DIRECTIONS: Copy out the rows that start with the line containing "To the nearest percent, what" and end with the line containing "Does the chart", keeping both of those lines. Include no pictures in your copy.
Content starts
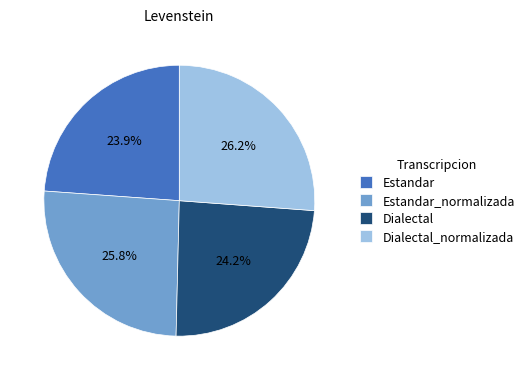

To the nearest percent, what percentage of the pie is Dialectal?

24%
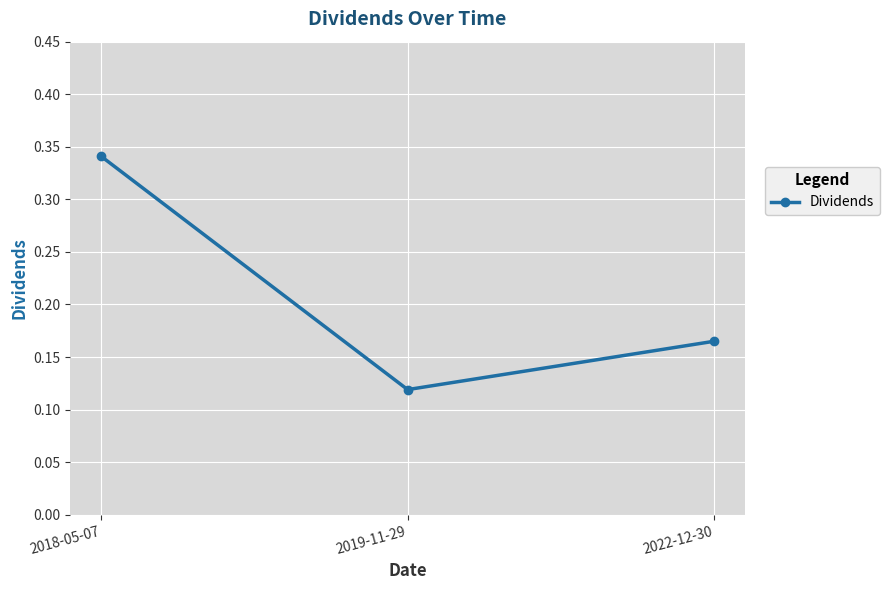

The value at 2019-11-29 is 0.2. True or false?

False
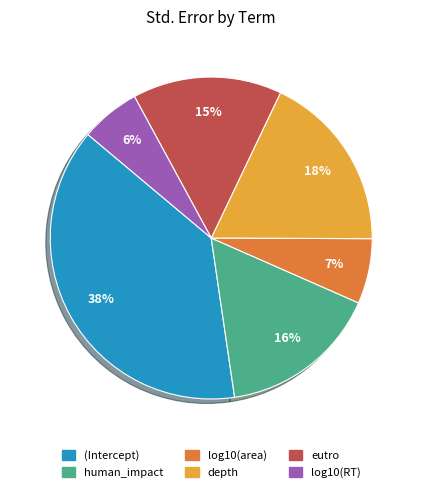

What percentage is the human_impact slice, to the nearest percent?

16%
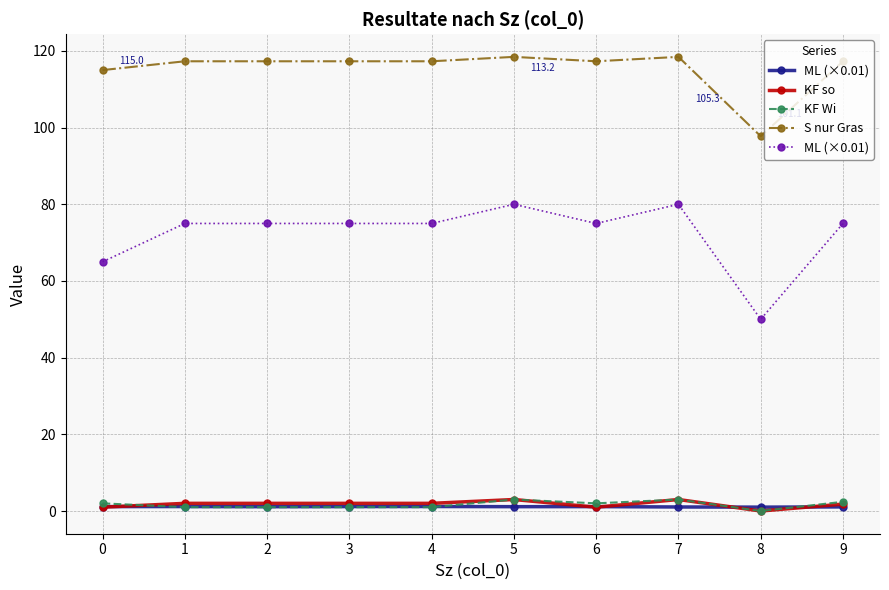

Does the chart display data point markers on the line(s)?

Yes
Content ends
Content starts
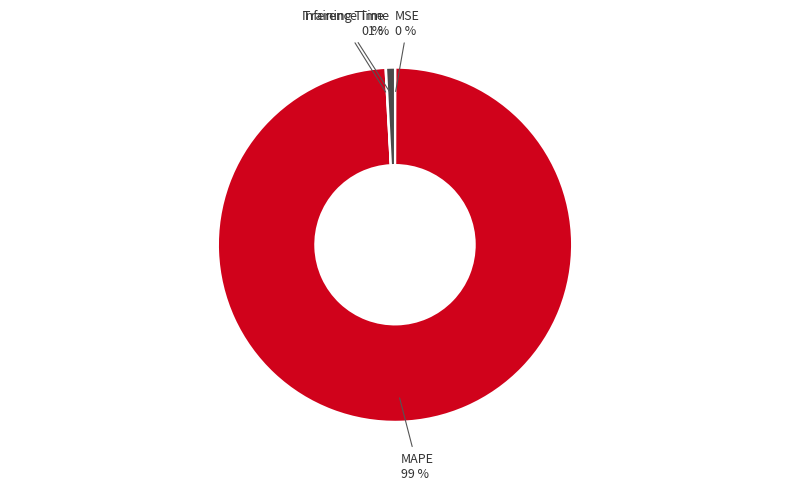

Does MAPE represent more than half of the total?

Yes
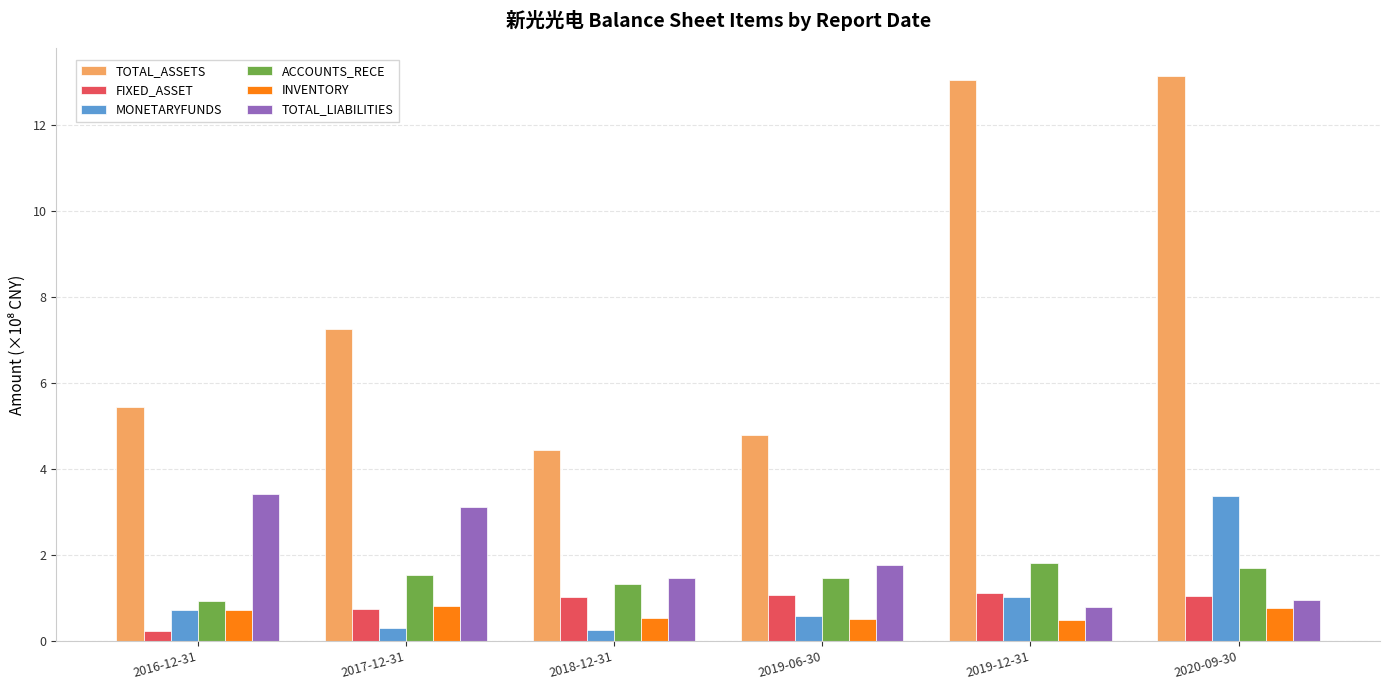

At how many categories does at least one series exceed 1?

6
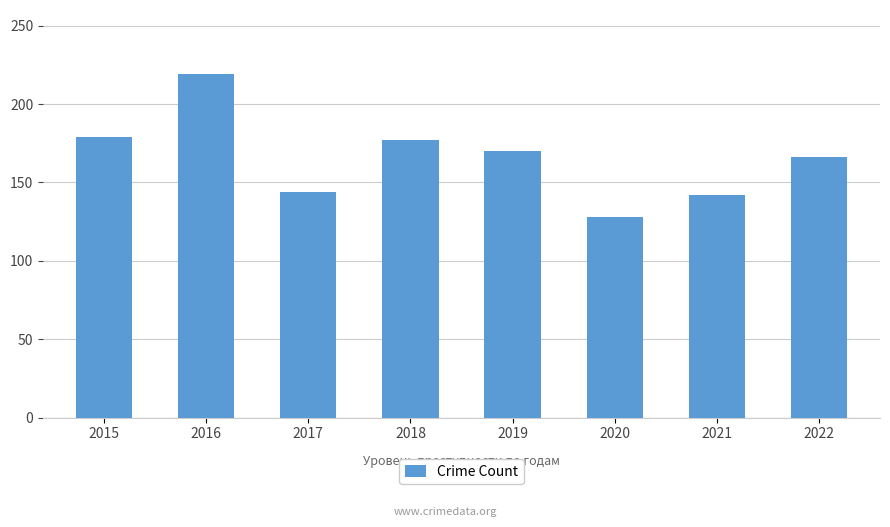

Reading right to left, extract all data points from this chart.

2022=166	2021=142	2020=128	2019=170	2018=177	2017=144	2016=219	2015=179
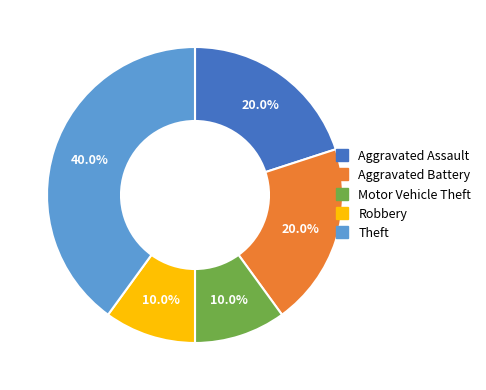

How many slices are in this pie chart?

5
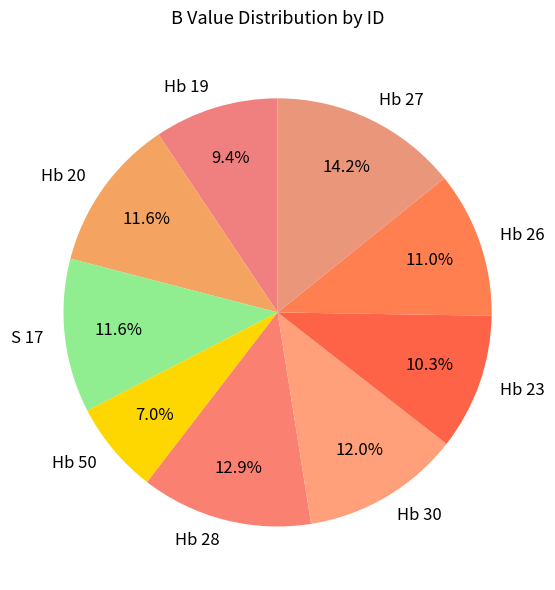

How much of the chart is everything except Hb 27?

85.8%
Content ends
RESULT OF THIS TASK:
To the nearest percent, what percentage of the pie is Dialectal?

24%

The value at 2019-11-29 is 0.2. True or false?

False

What percentage is the human_impact slice, to the nearest percent?

16%

Does the chart display data point markers on the line(s)?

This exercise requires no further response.